It’s not that there aren’t many electric vehicles at the $25,000 price point that Stellantis CEO Carlos Tavares asserts is the sweet spot.
There are none at all, from Stellantis or any other manufacturer, with sticker prices below that mark today.
Whether Stellantis and other manufacturers can hit such an ambitious target on a wide scale in the coming years remains to be seen, but Tavares said producing EVs that are attainable for the middle class should be a topic of discussion during this year’s UAW contract negotiations.
Reaching that price range, Tavares said last month, will be crucial to protecting jobs in the long run. Tavares has said in the past that Stellantis would need to absorb the additional costs that come with building EVs and not pass them onto consumers.
The company’s imperative to reduce its fixed-cost structure in pursuit of more affordable EVs is clashing with the UAW’s demands for higher wages and benefits at the bargaining table.
Stellantis has budget-friendly electric options on the way in Europe from Fiat and Citroen. The Citroen e-C3, arriving early next year and a Fiat Panda-inspired model to be unveiled in July 2024 are expected to be priced below €25,000 ($27,500).
“We need to work very hard to reach that point,” Tavares said of a $25,000 EV for the U.S. market. “Part of the things we need to discuss with our union partners is how we make affordable EVs in the U.S. that the middle classes can buy and that they are sustainable because they are profitable.”
UAW President Shawn Fain said automakers can build affordable EVs in the U.S. but not by making workers sacrifice.
“The electric vehicle transition does not have to be a race to the bottom. Unfortunately, Stellantis has taken the low-road approach, resulting in closed plants and destroyed communities,” Fain said in a statement to Automotive News. “Stellantis’ business model is broken, and until they fix it, they’ll never hit that $25,000 target.”
The industry still has a ways to go before it consistently delivers EVs under $30,000 in the U.S. The outgoing generation of the Chevrolet Bolt EV is the least costly, at $27,495 including shipping.
The other option is the Nissan Leaf, which, like the Bolt, is a small car. Consumers wanting more space and variety have to look upstream.
Some industry observers wonder if profitability will be nonexistent for an EV around $25,000. And getting to that price could mean stripping out much of what consumers want in a vehicle.

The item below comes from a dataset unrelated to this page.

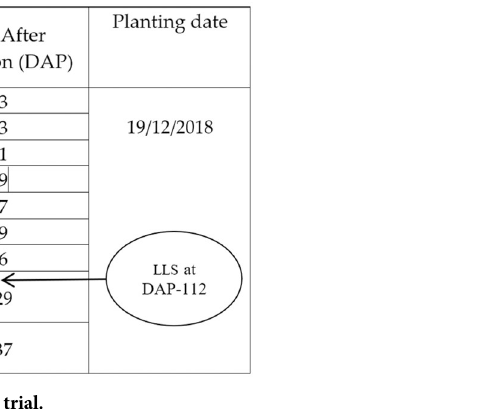
Fig 4. UAV images acquisition date of peanut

Doug Betts, president of global automotive at J.D. Power, pointed to Tesla’s minimal interiors as an approach that could be adopted by more manufacturers. Betts said $25,000 EVs would definitely open up the market, but he thinks building them would require more cost reductions in addition to the savings realized as battery prices come down in the coming years.
It has been rumored that Tesla could add a $25,000 hatchback to its lineup at some point.
“One of the things about the Teslas is that they’re very spartan,” Betts told Automotive News. “They pull it off in the name of technology. They’ve got the one big screen in the car. There’s not a lot of other stuff so, practically, they’re putting everything into that screen, and they’re probably saving a lot of money by not having all the redundant buttons and things like that.”
Tavares’ $25,000 goal is interesting but not one that can be achieved quickly, said Stephanie Brinley, associate director of AutoIntelligence for S&P Global Mobility.
The industry is going to need more affordable products of all powertrains, Brinley said, to return to U.S. sales of 16 million or 17 million vehicles a year, meaning automakers should be looking to shave EV price tags however they can, even if they’re not beholden to a specific dollar target.
“The broader question and issue is getting electric vehicles that are more affordable price points more so than specifically $25,000 being that price point,” Brinley said. “Because we have some that, with incentives, get that low [although] not very many.”
Another challenge is getting the EV supply chain to the level that it can support an influx of new entries.
“Right now, it looks like EV sales are not necessarily slowing or collapsing or anything of the sort, but the take rate is slowing down a little bit,” Brinley said. “If somebody waved a magic wand and said these are affordable and profitable, and all cars are going to be EV tomorrow, it’s just not possible. “
Bringing out a profitable yet “cheap” EV in the $25,000 range is still about a decade away for most automakers, said Sam Fiorani, vice president of global vehicle forecasting for AutoForecast Solutions. Fiorani sees limitations on which segments manufacturers could enter at that price, with many of them likely being compact models for the time being. The journey to profitability, he said, will take time.
“Everybody keeps saying how Ford is losing money on their EVs, and Tesla is profitable, but it took a decade to be profitable, so expecting the legacy automakers just to be profitable on Day One is absurd,” Fiorani told Automotive News. “Lower the price to $30,000, it’s going to push that profitability even further out.”